Yukarıda da ifade etmeye çalıştığım gibi, Allah dostlarının olaylara yaklaşımı farklı bir boyutta oluyor: Hocaefendi’yi ne zaman görsek veya dinlesek; sesiyle, sesinin tonuyla-tonlamasıyla, yaşayarak şiir gibi anlatımıyla, beden dili ile… bizleri ve orada bulunan yerli ve yabancı herkesi mest ediyor. Sesinin boyası, gözlerinin yaşı, bakışınız edası…

TÜRKÇE OLİMPİYATLARI VE ÜSTAD’IN “BAHAR ÇİÇEKLERİ”

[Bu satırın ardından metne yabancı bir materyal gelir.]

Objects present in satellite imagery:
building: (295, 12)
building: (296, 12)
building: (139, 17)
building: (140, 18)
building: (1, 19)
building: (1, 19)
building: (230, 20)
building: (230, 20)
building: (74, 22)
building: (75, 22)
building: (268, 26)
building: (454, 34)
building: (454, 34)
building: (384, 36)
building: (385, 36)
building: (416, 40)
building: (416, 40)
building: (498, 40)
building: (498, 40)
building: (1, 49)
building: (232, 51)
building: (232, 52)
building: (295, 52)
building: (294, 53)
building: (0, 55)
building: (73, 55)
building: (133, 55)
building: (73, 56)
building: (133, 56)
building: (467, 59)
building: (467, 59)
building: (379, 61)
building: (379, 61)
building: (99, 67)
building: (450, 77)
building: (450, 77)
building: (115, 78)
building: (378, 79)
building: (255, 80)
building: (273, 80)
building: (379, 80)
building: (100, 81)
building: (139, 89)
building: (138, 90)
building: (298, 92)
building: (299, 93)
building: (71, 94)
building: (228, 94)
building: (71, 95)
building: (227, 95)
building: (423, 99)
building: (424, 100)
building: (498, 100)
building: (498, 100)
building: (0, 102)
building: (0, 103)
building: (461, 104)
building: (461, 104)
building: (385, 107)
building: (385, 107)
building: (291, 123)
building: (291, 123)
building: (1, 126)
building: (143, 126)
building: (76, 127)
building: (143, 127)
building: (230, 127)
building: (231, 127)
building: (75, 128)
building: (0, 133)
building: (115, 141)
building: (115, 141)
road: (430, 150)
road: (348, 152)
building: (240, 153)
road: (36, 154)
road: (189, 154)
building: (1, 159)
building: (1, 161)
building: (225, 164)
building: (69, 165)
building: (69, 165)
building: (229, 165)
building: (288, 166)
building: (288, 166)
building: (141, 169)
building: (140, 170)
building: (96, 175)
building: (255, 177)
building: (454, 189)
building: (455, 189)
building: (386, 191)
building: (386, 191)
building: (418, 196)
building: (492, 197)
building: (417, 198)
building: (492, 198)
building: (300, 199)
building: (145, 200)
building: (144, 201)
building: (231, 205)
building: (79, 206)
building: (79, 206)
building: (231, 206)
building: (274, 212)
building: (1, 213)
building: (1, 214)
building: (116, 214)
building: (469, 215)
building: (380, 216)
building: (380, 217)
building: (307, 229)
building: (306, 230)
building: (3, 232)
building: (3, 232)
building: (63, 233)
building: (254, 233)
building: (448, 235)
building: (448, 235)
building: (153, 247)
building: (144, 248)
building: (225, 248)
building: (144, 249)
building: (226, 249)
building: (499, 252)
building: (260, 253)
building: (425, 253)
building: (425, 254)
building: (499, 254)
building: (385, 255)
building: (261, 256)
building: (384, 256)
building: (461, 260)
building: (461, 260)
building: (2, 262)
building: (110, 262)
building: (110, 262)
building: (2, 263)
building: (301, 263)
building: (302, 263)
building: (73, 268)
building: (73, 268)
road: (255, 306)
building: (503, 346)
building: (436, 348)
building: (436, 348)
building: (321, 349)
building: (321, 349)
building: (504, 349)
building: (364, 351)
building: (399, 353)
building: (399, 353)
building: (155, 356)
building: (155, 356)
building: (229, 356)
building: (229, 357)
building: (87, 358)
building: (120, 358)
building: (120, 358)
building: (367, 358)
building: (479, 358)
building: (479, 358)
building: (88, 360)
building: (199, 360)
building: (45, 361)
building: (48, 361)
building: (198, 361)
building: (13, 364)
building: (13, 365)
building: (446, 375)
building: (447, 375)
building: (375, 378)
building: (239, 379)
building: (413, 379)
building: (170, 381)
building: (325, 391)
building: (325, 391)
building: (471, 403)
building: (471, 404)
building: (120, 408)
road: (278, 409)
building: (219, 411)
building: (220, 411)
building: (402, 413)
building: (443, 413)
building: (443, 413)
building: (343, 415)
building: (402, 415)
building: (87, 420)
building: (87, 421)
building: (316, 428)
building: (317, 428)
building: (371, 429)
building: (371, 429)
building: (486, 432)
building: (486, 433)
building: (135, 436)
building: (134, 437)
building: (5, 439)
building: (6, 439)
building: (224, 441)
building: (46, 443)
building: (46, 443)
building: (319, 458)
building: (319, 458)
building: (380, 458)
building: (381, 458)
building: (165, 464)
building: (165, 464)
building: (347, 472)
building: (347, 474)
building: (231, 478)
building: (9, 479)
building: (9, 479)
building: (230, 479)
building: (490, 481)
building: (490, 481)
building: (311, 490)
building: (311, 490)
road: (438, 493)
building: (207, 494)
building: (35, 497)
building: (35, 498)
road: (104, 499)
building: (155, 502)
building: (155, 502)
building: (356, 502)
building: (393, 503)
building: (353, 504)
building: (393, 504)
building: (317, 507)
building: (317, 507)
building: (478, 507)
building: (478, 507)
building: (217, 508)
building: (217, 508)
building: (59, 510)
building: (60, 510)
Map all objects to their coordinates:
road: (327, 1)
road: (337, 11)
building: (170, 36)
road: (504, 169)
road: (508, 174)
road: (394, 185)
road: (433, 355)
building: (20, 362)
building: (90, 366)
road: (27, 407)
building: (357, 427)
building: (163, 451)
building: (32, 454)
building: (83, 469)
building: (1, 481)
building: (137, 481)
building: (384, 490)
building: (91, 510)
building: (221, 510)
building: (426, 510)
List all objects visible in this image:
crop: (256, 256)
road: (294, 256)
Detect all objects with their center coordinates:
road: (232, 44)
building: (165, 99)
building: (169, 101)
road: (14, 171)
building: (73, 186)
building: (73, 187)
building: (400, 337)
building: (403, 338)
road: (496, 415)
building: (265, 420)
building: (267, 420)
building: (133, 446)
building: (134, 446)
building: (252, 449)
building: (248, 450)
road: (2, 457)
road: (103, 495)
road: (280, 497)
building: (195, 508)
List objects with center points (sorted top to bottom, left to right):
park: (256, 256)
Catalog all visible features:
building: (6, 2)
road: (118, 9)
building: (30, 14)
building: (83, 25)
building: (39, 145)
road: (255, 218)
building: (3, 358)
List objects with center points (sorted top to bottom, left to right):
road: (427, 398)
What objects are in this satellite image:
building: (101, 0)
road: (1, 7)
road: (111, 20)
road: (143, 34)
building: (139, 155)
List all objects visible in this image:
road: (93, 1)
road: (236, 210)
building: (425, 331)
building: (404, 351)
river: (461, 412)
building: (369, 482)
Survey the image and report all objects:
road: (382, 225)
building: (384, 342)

Yazının kalan kısmını; Hocaefendi’nin, “Türkçe Olimpiyatlarında orada olmak istemezdim” dediği kısma ayırmak istiyorum. 

Hocaefendi bir kaç ziyaretçi ile çay içiyor ve 8. Türkçe Olimpiyatlarının bir kısmını seyrediyordu.
Programın hemen arkasından sorulan , “Efendim, geçen yıl Türkçe Olimpiyatları’na katılmıştım. Dünyanın dört bir yanından gelen o pırıl pırıl öğrenciler açılış programı nedeni ile, kendi yörelerine ait kıyafetleri ile salonu doldurduklarında, salon büyük bir çiçek bahçesine dönmüştü… Acaba bu tabloyu, Hazret-i Üstadın ‘Biz acele ettik kışta geldik, sizler cennet-i asa bir baharda geleceksiniz. O zaman, mezarımın başına bahar çiçekleri ile gelip bana selam verdiğinizde, (Henien Leküm) ‘hoş geldiniz’ sadasını işiteceksiniz. ’ müjdesiyle tevil edebilir miyiz?” soru sonrasında Hocaefendi gözyaşlarını tutamadı… Bire bir aynısı olmasa da Hocaefendi şu minvalde konuştu:

“Hazreti Pirin, muhakkak ruhu duyuyor, görüyordur…”  dedi gözyaşları içinde. “Çok eza cefa çekti. Maddi manevi çok işgence gördü ama asla davasından milim dönmedi. Hep o ‘bahar çiçeklerini’ terennüm etti, durdu…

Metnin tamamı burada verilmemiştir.